The sinkhole’s biologically extreme environment can help simulate sample collection in extraterrestrial worlds where life is based on similar chemicals. A new study by Biddanda models scenarios where robots could analyze material beneath the water of other planets. It’s based on the work in Lake Huron.

The study focuses on two methods: suction devices for soft mats and coring devices for hard mats.

The sinkholes near Alpena provide sulfuric, oxygenless groundwater that creates the conditions needed for the mats to grow. Filaments of cyanobacteria drift together, creating a wispy white-purple flow.

“It almost looks like a mirage,” Gandulla said.

It could be a long time before the experience from sinkholes in Lake Huron will be used to explore the potential of life on planets elsewhere, but Biddanda’s exploration is yielding other finds now.

Recently, for example, his team found an explanation for the mats’ mysterious ability to change colors overnight.

The purple and white cyanobacteria travel upwards to capture energy from the top of the mat, according to the study. During the day, microbes with color capture the small amount of sunlight reaching the seafloor with chlorophyll.

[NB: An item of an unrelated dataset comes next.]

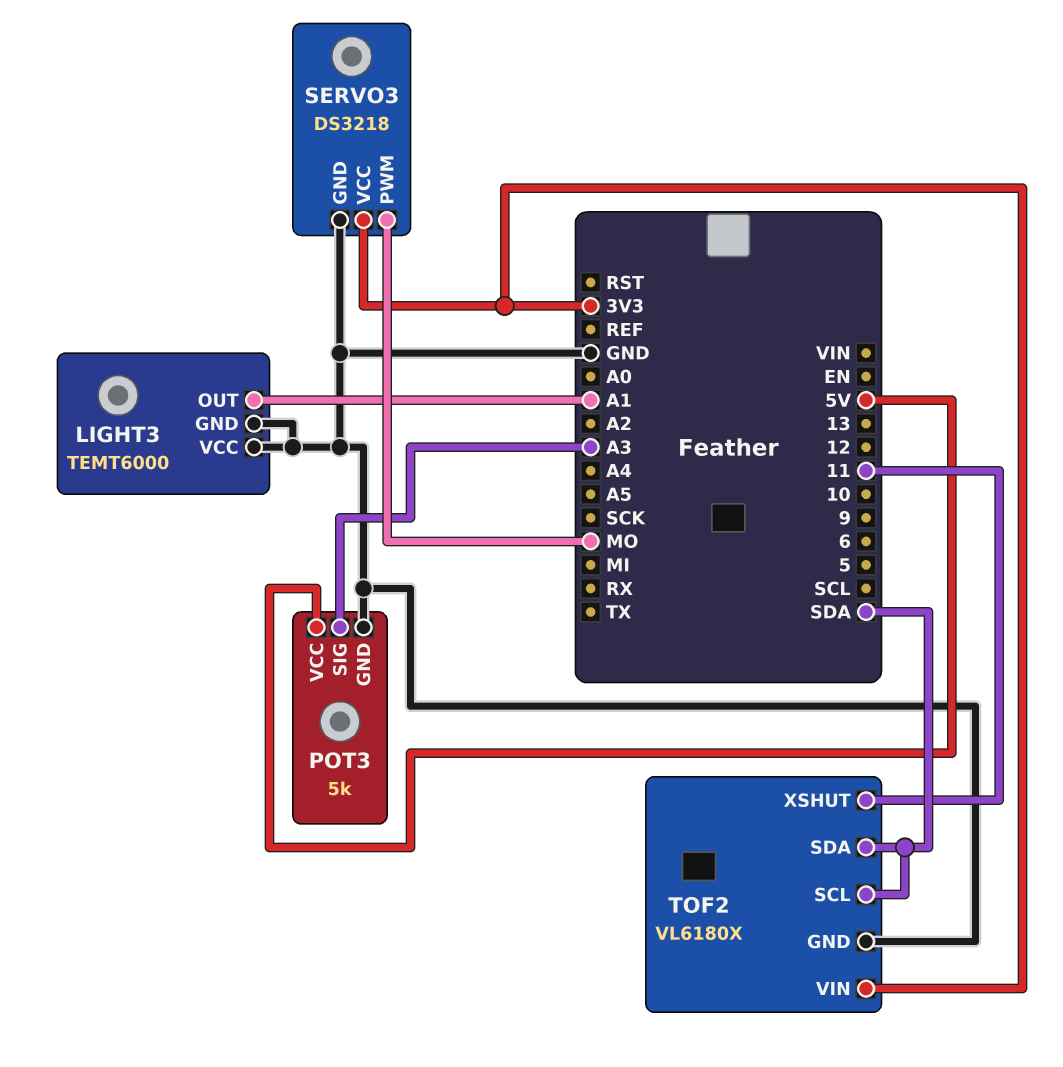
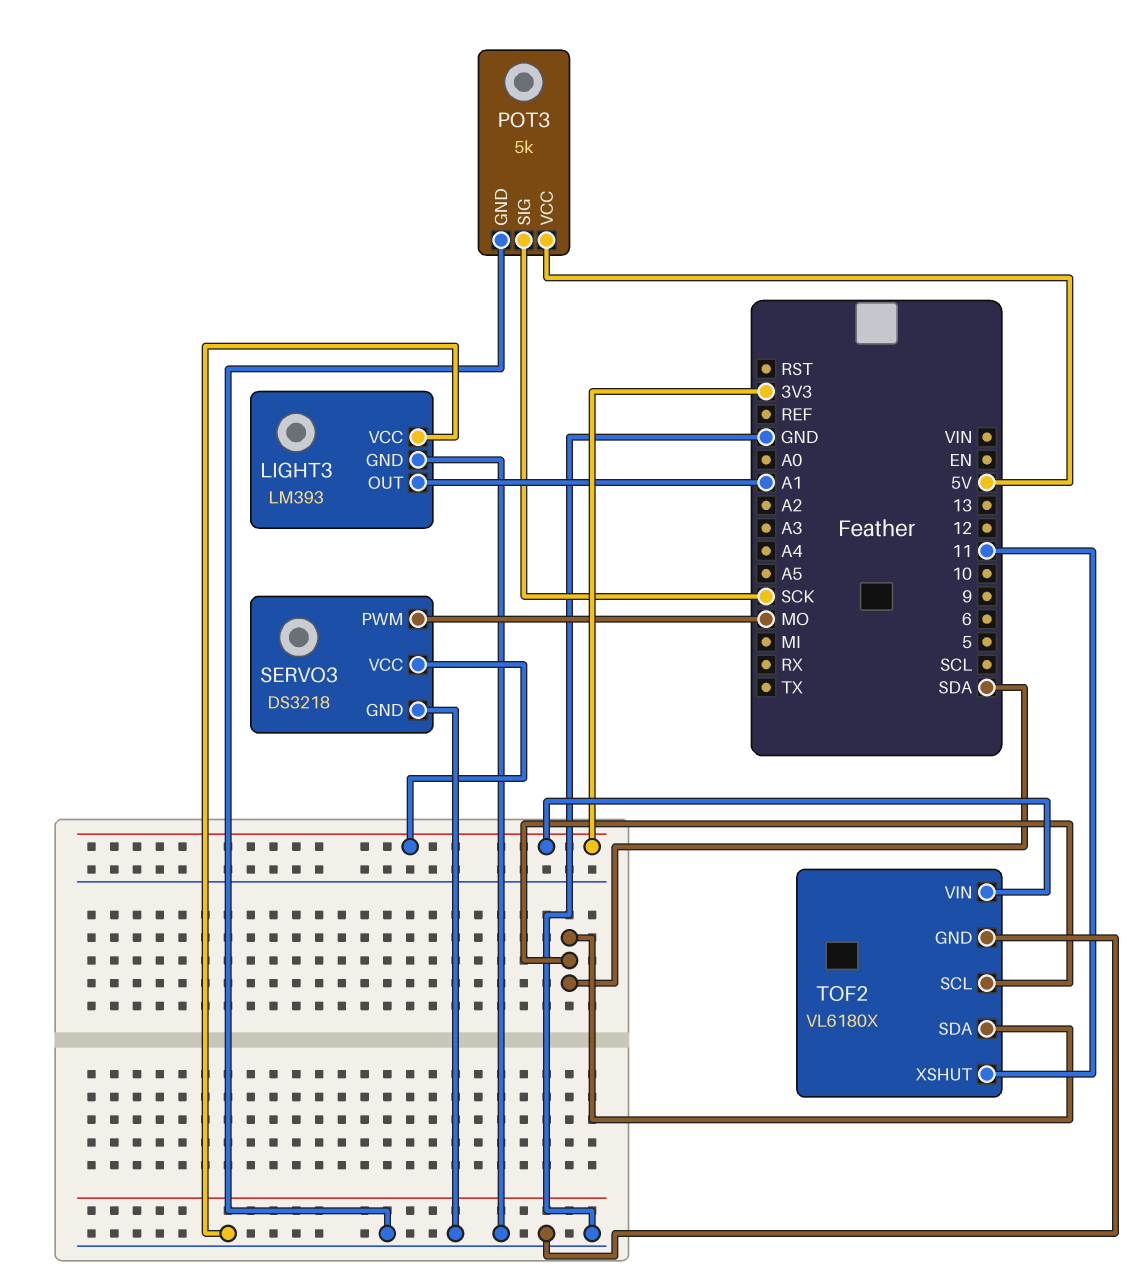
LIGHT3: TEMT6000 -> LM393
POT3 pin SIG: A3 -> SCK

As the sun sets, the white microbes move to the surface of the mat to absorb chemicals in the sulfuric water for their energy. This continuous, vertical shift in microbes causes patches of the mat to change between purple and white in a daily cycle.

The microbial mats thrive off a special soup of chemicals in the groundwater, but changes in land use could disrupt it in the future.

The Thunder Bay sanctuary is constantly combating such threats to coastal ecosystems such as the one near Alpena.

“Development might choke off the water supply,” Biddanda said.

The marine sanctuary offers educational programs and tours to K-12 students and operates a welcome center year-round.

“We work together to protect it as a community,” Gandulla said.

The characteristics of Middle Island Sinkhole’s cyanobacteria could hold the key to much more than planetary exploration. They could lead to advances in other scientific fields, such as evolutionary biology and medicine.

“We have a library of pharmaceutical value here,” Biddanda said. “This could help us down the road.”

And, he noted that they look cool: “There is something fascinating and mesmerizing about these colorful mats.”